Thank you, Victoria. I'll try that, but I don't have a cable with USB  connections at either end lying around (or an adapter). Plenty of cables, just not that one. 

I did discover another possibly useful clue: I always get the Filter Failed message when I select the TCPIP version of the printer in the dialog box, but I can print when I select the AirPrint version of the printer. (See attached screenshots.) But the downside of using the AirPrint version is that I don't get all the Printer Settings options that appear in the dialog box for the TCPIP version.


----------



## Nicky3540 (Jun 21, 2020)

Well, after reading many other related posts and trying various ways to isolate the problem, it's fixed. I do not think it was a Lightroom problem; I think it was an Epson printer driver/Mac OS issue. As a troubleshooting step, I installed the Epson driver software on my laptop (the problem I was trying to solve was printing from my iMac) … and it worked perfectly right away. So I went back to the  iMac and deleted the Epson driver and all associated files and folders yet again (fourth time). I re-downloaded and  re-installed the Epson printer software,  and it worked. 

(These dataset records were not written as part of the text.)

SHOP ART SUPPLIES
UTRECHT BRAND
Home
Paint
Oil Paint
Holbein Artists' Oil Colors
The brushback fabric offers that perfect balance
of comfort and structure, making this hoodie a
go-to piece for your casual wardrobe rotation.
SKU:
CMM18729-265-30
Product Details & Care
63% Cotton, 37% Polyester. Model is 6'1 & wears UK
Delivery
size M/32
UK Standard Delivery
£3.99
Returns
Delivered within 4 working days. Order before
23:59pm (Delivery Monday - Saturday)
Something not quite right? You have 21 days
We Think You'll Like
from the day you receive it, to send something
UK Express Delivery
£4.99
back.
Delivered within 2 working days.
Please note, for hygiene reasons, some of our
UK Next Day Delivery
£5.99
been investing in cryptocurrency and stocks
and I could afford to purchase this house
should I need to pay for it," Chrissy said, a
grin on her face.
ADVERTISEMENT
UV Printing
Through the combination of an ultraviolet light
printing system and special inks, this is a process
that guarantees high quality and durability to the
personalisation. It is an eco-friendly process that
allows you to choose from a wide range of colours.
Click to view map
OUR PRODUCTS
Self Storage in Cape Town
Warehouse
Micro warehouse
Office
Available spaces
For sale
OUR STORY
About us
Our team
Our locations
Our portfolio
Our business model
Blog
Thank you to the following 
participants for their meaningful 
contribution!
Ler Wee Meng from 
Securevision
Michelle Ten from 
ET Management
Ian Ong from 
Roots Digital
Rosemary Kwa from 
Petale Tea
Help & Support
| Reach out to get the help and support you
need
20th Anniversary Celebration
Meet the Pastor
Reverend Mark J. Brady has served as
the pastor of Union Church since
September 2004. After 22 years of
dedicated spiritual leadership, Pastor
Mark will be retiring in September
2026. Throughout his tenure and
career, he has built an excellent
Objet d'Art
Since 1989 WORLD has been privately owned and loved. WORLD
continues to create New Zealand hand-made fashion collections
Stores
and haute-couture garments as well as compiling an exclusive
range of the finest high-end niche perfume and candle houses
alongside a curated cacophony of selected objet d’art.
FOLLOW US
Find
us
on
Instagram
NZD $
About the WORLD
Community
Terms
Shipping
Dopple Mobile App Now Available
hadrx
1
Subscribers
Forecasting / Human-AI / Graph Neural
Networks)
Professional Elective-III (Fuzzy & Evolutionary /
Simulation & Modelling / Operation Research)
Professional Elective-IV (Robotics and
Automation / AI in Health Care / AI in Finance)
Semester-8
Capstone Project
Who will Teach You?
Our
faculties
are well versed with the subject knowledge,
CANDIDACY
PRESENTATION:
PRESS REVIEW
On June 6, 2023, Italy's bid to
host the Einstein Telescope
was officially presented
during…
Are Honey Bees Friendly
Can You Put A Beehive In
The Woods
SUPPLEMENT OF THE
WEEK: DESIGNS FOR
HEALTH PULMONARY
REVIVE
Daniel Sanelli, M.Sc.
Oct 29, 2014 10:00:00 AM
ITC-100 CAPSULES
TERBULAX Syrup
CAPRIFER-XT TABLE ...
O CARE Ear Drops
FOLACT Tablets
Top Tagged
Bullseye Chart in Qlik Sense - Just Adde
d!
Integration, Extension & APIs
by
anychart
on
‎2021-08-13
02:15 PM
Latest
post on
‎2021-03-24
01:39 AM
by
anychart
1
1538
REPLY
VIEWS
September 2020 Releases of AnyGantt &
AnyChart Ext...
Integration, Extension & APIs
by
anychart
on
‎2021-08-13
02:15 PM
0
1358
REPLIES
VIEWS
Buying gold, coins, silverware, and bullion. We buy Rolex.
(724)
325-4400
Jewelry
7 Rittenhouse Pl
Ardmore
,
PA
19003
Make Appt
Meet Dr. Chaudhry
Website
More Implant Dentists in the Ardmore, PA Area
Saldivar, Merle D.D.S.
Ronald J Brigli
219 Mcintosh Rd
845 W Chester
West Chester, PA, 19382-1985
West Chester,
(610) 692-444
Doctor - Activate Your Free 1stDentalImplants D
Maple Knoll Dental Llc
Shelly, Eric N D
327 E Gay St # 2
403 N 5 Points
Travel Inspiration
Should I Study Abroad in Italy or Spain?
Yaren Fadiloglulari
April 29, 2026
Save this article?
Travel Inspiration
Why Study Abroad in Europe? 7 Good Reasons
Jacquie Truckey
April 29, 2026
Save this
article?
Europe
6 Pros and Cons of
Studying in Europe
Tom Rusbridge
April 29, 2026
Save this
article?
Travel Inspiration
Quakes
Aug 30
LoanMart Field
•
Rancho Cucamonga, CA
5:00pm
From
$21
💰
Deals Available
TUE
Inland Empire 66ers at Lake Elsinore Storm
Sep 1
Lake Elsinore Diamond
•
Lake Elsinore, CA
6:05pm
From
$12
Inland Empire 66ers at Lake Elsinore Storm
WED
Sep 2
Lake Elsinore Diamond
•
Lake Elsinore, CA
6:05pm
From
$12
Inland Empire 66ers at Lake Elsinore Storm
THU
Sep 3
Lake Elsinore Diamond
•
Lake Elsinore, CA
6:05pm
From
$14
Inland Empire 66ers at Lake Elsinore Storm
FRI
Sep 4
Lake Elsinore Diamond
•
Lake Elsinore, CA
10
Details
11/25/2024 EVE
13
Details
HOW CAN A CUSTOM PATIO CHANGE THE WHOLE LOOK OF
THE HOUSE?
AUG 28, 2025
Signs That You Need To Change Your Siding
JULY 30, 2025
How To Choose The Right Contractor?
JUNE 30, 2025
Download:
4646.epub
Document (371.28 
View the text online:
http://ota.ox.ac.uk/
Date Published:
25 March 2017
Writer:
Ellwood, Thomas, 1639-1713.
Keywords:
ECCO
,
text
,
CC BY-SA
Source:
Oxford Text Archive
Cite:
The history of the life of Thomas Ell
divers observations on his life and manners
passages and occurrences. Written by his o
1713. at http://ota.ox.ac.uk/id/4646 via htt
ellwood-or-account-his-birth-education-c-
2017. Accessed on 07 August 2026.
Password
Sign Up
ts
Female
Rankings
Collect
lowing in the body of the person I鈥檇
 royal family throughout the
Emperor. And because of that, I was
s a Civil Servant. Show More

I wish I had a clear explanation for why it worked, so that I could share it and help other people who have the same problem, but I don't. I imagine, though, that other people WILL have the same problem as this brand-new Epson printer gets into more Mac users' hands. 

Thanks for the advice. I appreciate it.


----------



## Victoria Bampton (Jun 22, 2020)

That's great to hear Nicky, thanks for the update!


----------



## serbanmeste (Apr 16, 2021)

I cannot believe!!!! I have spent the last 3 hours trying to solve the same error. Reset printer prefs, uninstall and reinstall drivers from Epson site more than 4 times, uninstalled using Epson Software uninstall or manually deleting the Library folders.... No matter what I do I cannot print from LR but I can print from Photoshop. So it makes me thinks that LR is the culprit here... I am starting to loose faith!!!! And I am on the latest LR version!

Any help would be appreciated, thanks, Serban


----------



## serbanmeste (Apr 16, 2021)

I just uninstalled LR and reinstall at and still same error!


----------



## Nicky3540 (Apr 16, 2021)

Sorry to hear you're having this problem. It also drove me nuts. As I said in my last post, I wish I had a solution to pass on to other people, but I don't. With so many variables—Lightroom, the Mac OS, Epson software—it's hard to isolate the problem. I just kept trying different combinations until one worked, but I'm still not sure what I did that made the difference. 

It may be a small consolation, but at least my experience shows it _is_ possible to print from the latest version of Lightroom to the P700. 

One other thought: Have you tried calling Epson support? If enough purchasers of the P700 have run into this same problem, maybe their support staff now has a fix.


----------



## serbanmeste (Apr 16, 2021)

I believe it is a Lightroom problem as I can print very fine from Photoshop of Affinity Photo.


----------